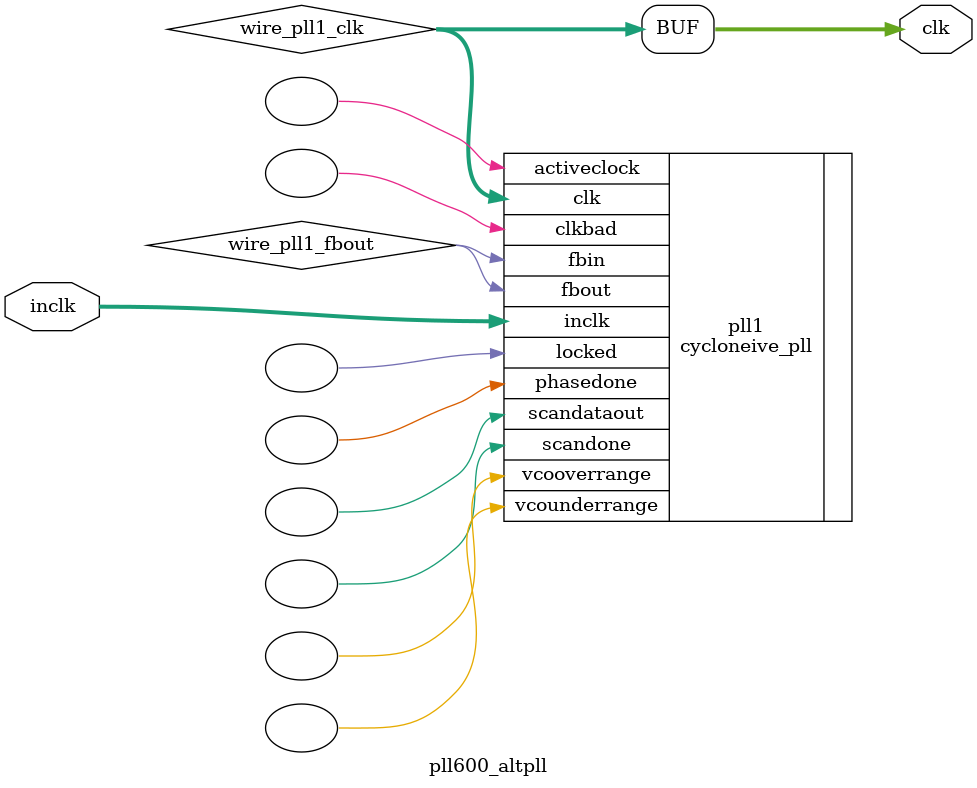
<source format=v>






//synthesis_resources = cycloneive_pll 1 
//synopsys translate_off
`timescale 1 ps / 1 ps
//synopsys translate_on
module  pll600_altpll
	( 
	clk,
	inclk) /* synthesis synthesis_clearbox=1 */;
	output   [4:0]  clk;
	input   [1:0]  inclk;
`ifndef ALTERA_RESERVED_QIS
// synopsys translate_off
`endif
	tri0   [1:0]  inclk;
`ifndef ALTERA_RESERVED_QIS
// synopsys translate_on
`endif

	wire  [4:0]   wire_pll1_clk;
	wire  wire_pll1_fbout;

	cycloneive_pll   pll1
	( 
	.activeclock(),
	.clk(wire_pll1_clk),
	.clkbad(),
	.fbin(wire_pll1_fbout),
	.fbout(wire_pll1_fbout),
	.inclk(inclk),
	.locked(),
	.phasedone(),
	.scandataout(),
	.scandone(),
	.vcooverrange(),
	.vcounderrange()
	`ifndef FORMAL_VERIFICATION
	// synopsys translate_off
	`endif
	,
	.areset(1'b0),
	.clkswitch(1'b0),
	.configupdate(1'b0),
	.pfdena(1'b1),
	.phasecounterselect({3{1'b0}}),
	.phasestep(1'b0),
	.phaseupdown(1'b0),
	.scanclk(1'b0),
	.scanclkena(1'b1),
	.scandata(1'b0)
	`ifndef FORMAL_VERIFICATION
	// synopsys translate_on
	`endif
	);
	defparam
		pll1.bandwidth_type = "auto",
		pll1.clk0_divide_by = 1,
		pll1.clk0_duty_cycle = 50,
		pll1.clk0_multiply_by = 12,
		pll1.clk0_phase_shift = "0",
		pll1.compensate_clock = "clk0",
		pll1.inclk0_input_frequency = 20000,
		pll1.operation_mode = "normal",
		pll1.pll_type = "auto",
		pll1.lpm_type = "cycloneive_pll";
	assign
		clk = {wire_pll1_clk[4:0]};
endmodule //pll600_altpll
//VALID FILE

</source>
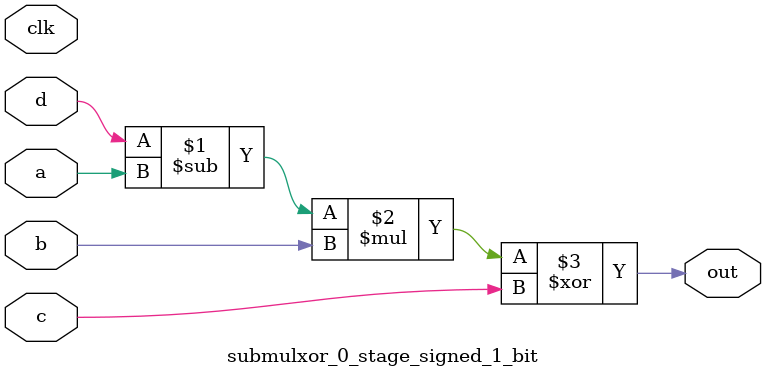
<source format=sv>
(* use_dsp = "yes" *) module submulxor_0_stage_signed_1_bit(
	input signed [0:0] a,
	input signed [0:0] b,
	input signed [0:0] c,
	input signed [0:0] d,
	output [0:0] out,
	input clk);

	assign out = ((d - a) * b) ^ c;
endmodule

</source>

WHAT THE TASK ASKS: Exactly and only the lines from the line containing "<source format=sv>" through the final line of the records above must be returned.

THE ANSWER:
<source format=sv>
(* use_dsp = "yes" *) module submulxor_0_stage_signed_1_bit(
	input signed [0:0] a,
	input signed [0:0] b,
	input signed [0:0] c,
	input signed [0:0] d,
	output [0:0] out,
	input clk);

	assign out = ((d - a) * b) ^ c;
endmodule

</source>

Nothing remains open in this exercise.